If you remove the zeros, will you also remove the corresponding valid non-padded data?

I would avoid truncating the padding to the shortest trajectory, as this could also be detrimental to learning.

Also I suspect that keeping the padding as it is, may not be a good learning experience for PPOs and occurs NaN anomaly error like the issue I wrote about above.

So I still don’t really understand what is it that you want if it’s not padded but not a flat list of transitions and not a truncated set of trajectories either. It must be one of these no? Could you give a sketch of what would the data look like?

If you want to apply some transform you can do

mask = data["collector", "mask"]
data_masked = data[mask]
transformed_data = make_something_to_my_data(data_masked)
data[mask] = transformed_data

Another option is to use the as_nested on nightlies (pip install git+https://github.com/pytorch/rl)
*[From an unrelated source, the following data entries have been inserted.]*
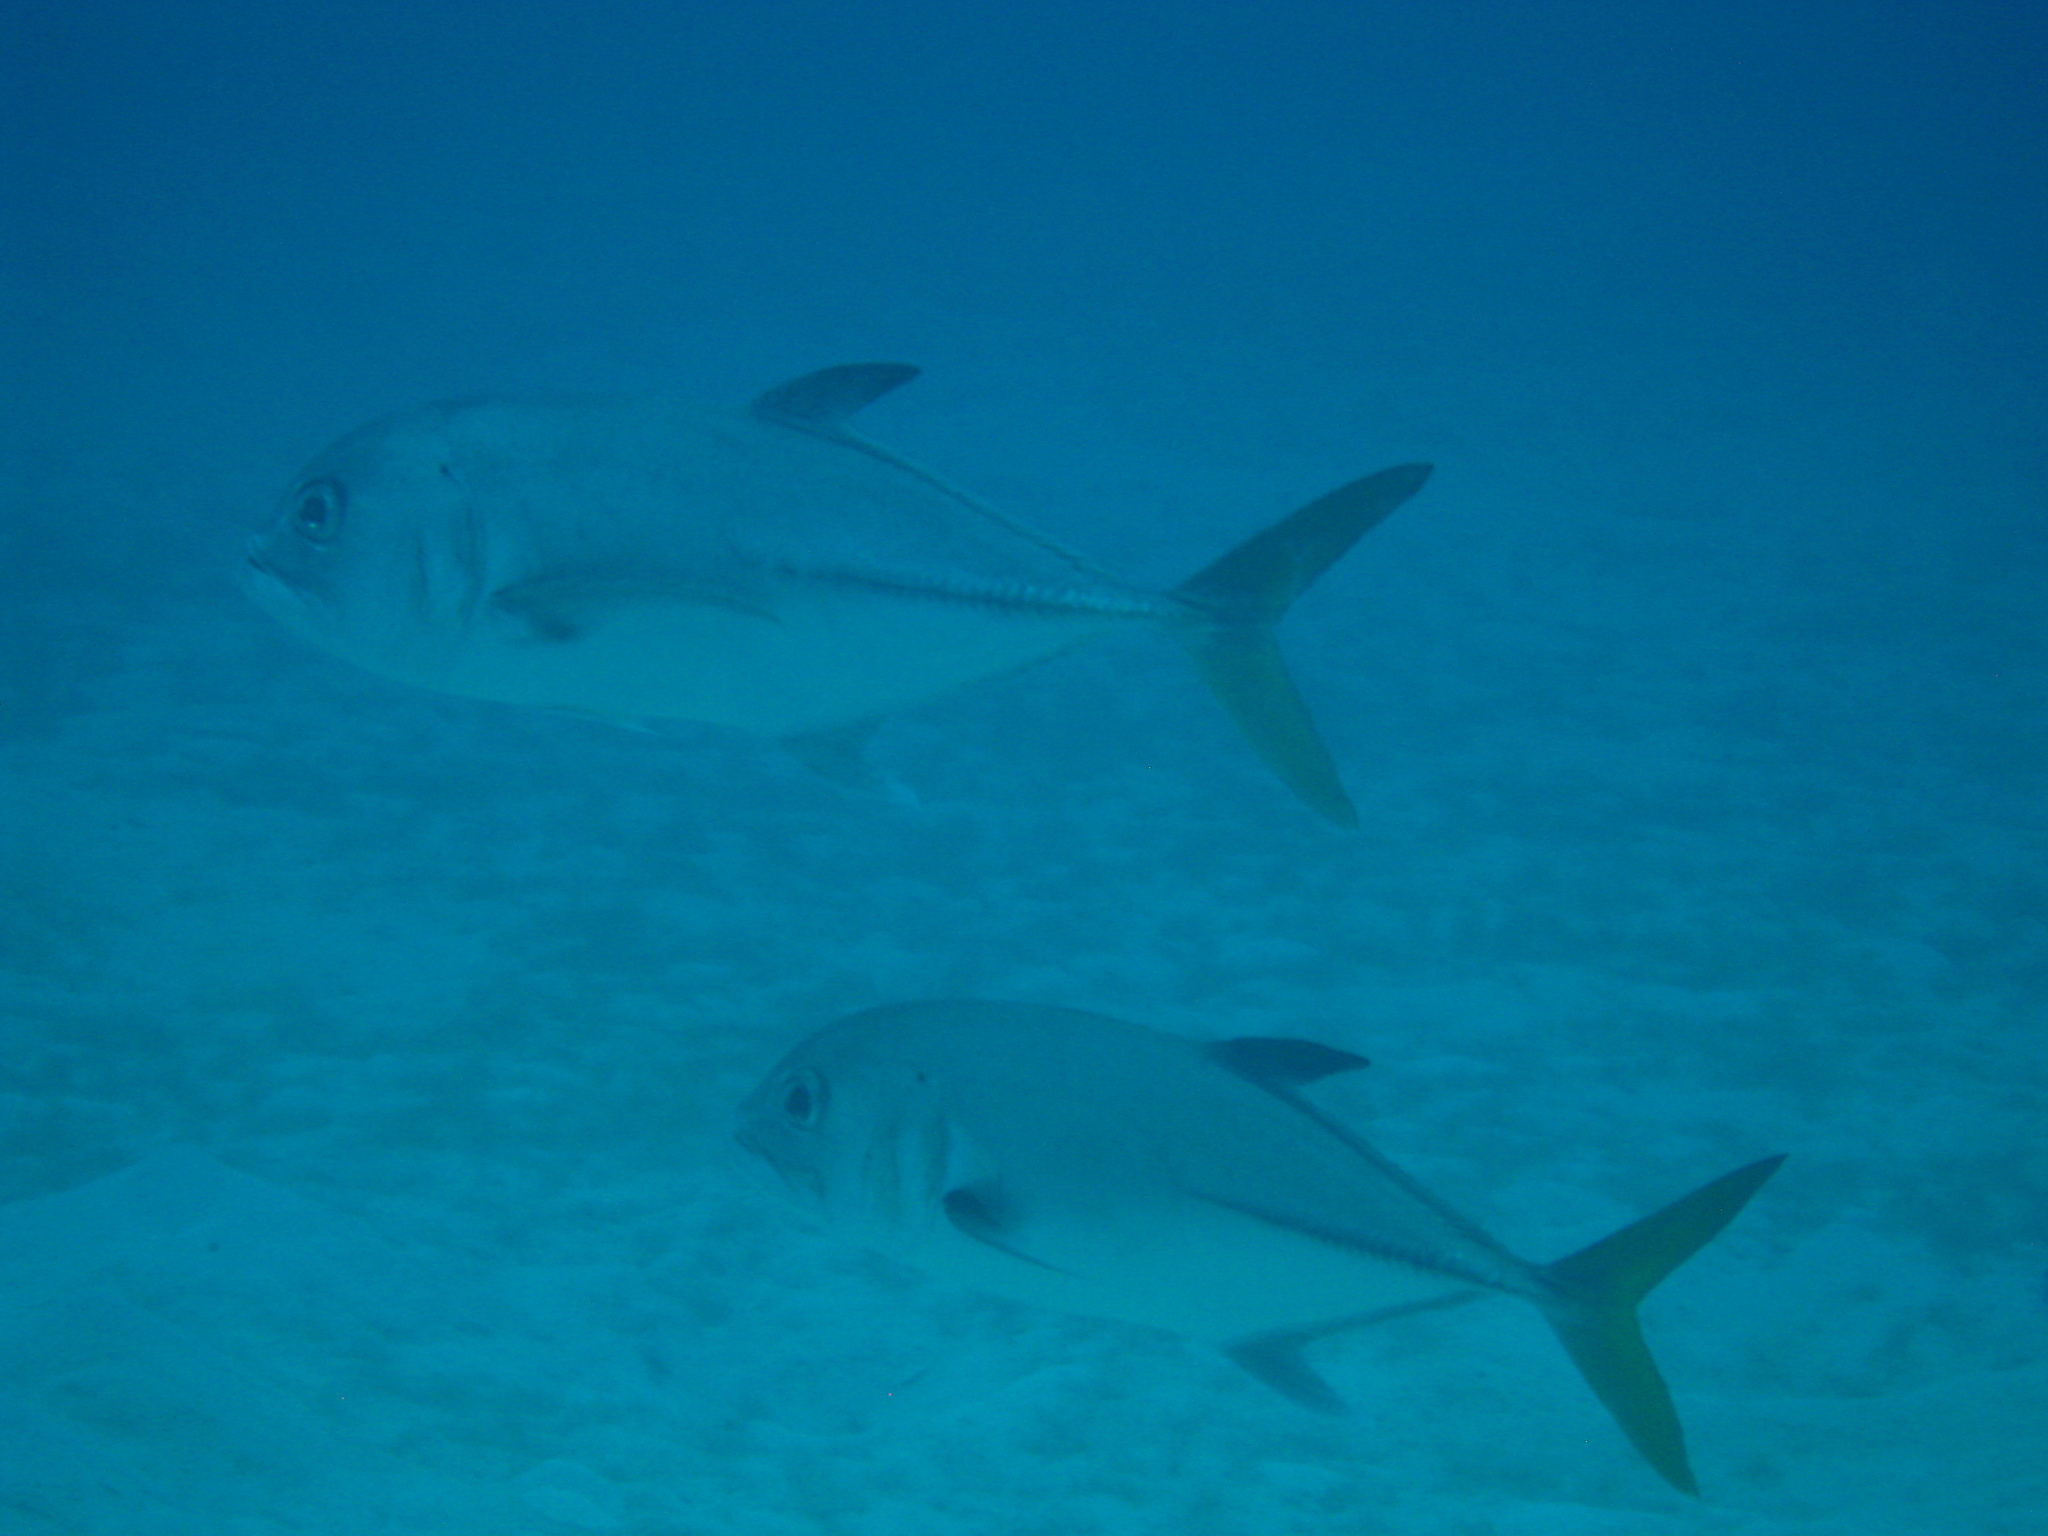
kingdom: Animalia
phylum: Chordata
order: Perciformes
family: Carangidae
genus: Caranx
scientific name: Caranx latus
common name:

data = split_trajectories(data, as_nested=True)
traj_tuple = data.unbind(0) # unbinds the data along dim 0, results in non-nested tensors
traj_tuple = tuple(do_smth(traj) for traj in traj_tuple)
data = traj_tuple[0].apply(lambda *elts: torch.nested.nested_tensor(list(elts)), *traj_tuple[1:], batch_size=data.batch_size)

which will do your transform on each traj independently, without padding.